AHY juga mengingatkan tantangan besar yang dihadapi Indonesia akibat urbanisasi cepat dan tekanan perubahan iklim.
“Perubahan garis pantai, tekanan pada kota-kota besar, dan kebutuhan akan perumahan terjangkau yang bermartabat menjadi agenda penting kita,” katanya.
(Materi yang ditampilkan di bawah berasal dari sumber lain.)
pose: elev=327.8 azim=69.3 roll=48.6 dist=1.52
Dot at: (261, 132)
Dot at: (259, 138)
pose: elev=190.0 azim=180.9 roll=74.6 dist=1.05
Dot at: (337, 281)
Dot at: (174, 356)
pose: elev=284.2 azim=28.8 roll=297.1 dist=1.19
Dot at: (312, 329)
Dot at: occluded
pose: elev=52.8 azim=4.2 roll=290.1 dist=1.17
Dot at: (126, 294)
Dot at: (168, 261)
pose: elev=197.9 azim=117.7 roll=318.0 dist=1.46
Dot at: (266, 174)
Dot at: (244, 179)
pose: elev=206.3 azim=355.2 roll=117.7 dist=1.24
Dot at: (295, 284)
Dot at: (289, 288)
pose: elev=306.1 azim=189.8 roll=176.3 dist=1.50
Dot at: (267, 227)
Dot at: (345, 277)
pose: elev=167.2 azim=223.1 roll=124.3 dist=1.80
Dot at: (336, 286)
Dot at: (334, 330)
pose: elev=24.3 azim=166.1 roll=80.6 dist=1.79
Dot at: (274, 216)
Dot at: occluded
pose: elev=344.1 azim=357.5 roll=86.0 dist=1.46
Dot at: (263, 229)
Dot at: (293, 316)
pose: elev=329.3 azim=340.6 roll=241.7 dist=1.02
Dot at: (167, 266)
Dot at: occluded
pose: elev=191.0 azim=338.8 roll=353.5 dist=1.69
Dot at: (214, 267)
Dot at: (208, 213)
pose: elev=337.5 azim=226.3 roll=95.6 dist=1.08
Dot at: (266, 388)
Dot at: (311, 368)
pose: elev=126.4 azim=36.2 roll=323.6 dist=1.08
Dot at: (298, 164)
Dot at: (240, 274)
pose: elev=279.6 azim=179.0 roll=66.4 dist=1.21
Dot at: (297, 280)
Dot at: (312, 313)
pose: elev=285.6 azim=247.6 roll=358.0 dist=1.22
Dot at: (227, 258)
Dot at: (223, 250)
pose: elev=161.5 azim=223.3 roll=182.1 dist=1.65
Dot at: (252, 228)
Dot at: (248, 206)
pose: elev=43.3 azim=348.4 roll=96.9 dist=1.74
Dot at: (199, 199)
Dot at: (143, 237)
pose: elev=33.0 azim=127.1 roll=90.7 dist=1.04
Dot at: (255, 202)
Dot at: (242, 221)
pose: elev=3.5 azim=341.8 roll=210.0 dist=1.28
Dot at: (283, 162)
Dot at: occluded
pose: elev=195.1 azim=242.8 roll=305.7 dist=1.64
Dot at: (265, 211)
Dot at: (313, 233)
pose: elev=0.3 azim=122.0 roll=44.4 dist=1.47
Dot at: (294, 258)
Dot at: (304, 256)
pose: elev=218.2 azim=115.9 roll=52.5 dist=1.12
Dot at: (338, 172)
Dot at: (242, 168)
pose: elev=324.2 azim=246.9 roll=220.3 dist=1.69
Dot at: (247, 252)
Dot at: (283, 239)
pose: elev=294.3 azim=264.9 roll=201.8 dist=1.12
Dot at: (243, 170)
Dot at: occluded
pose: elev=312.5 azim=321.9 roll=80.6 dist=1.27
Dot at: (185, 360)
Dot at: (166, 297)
Di kawasan utara Pulau Jawa, khususnya Jakarta, penurunan muka tanah dan kenaikan permukaan laut menjadi ancaman nyata bagi jutaan warga. Sebagai respons, Indonesia tengah mengembangkan Proyek Tanggul Laut Raksasa, sebuah kolaborasi multinasional untuk melindungi pesisir dan zona ekonomi vital. AHY menyebut proyek ini sebagai simbol komitmen nasional dalam menghadapi krisis iklim.
Persoalan sampah juga menjadi perhatian utama. Indonesia, menurut AHY, menghasilkan lebih dari 64 juta ton sampah per tahun, dengan sebagian besar belum terkelola dengan baik.
AHY menekankan pentingnya pengembangan fasilitas waste-to-energy untuk mengubah sampah menjadi sumber listrik, sekaligus mengurangi beban tempat pembuangan akhir, mendiversifikasi energi, dan memperkuat ekonomi sirkular.